___ Passage to read ___

Paul Lucien Maze was an Anglo-French painter often known as "The last of the Post Impressionists" and was one of the great artists of his generation. The subjects for his paintings include French maritime scenes, busy New York City scenes and the English countryside in a variety of mediums including oils, watercolours and pastels. Maze is noted for his quintessentially English themes such as regattas, sporting events and ceremonial celebrations such as Goodwood racing, Henley Regatta, Trooping the Colour and yachting at Cowes. 


Maze met Winston Churchill in the trenches during the First World War and their shared love of painting led to a life-long friendship. Maze became Churchill's artist mentor and encouraged him to develop his drawing and painting techniques. 


Born into a French family, Maze’s father was a thriving tea merchant and art collector whose circle of artist friends included Claude Monet, Raoul Dufy, Camille Pissarro and Pierre-Auguste Renoir. Maze learnt the basics of painting from Pissarro and as a young boy he sketched on the beach with Dufy. At 12 years of age he was sent to school in Southampton in England to perfect his English, and whilst there he fell in love with all things English.

___

Work task> Set down the passage about Paul Maze word for word, from "Paul Lucien Maze" up to and including "and painting techniques.". The material that comes next has nothing to do with the exercise.

___ Material shown ___

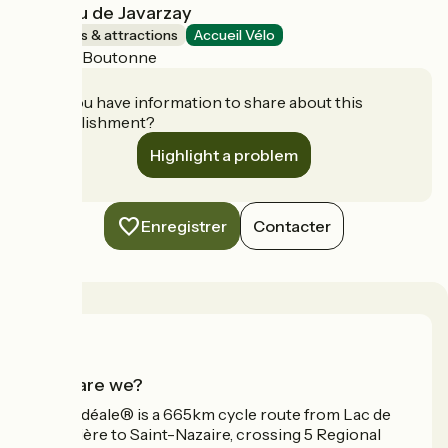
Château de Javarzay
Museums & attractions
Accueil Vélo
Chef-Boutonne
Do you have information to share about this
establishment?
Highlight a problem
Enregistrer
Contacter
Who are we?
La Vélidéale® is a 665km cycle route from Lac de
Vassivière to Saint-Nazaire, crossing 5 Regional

___
___ Material shown ___

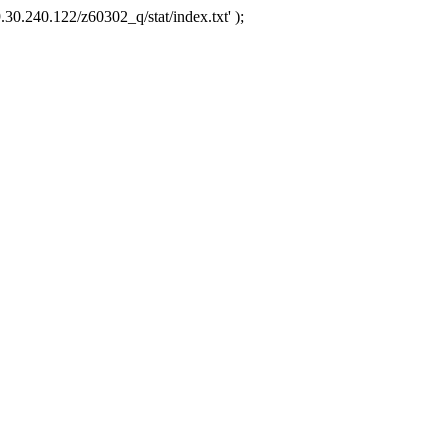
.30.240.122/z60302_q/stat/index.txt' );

___
___ Material shown ___

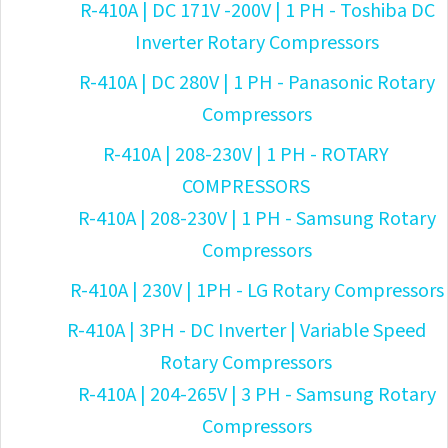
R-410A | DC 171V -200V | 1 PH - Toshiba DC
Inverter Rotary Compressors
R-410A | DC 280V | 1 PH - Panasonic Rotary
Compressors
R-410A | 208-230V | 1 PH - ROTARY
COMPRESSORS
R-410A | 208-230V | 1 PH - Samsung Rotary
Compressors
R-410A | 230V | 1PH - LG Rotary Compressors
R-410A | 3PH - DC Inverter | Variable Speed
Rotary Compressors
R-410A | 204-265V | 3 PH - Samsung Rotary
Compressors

___

Solved problem>
Paul Lucien Maze was an Anglo-French painter often known as "The last of the Post Impressionists" and was one of the great artists of his generation. The subjects for his paintings include French maritime scenes, busy New York City scenes and the English countryside in a variety of mediums including oils, watercolours and pastels. Maze is noted for his quintessentially English themes such as regattas, sporting events and ceremonial celebrations such as Goodwood racing, Henley Regatta, Trooping the Colour and yachting at Cowes. 


Maze met Winston Churchill in the trenches during the First World War and their shared love of painting led to a life-long friendship. Maze became Churchill's artist mentor and encouraged him to develop his drawing and painting techniques.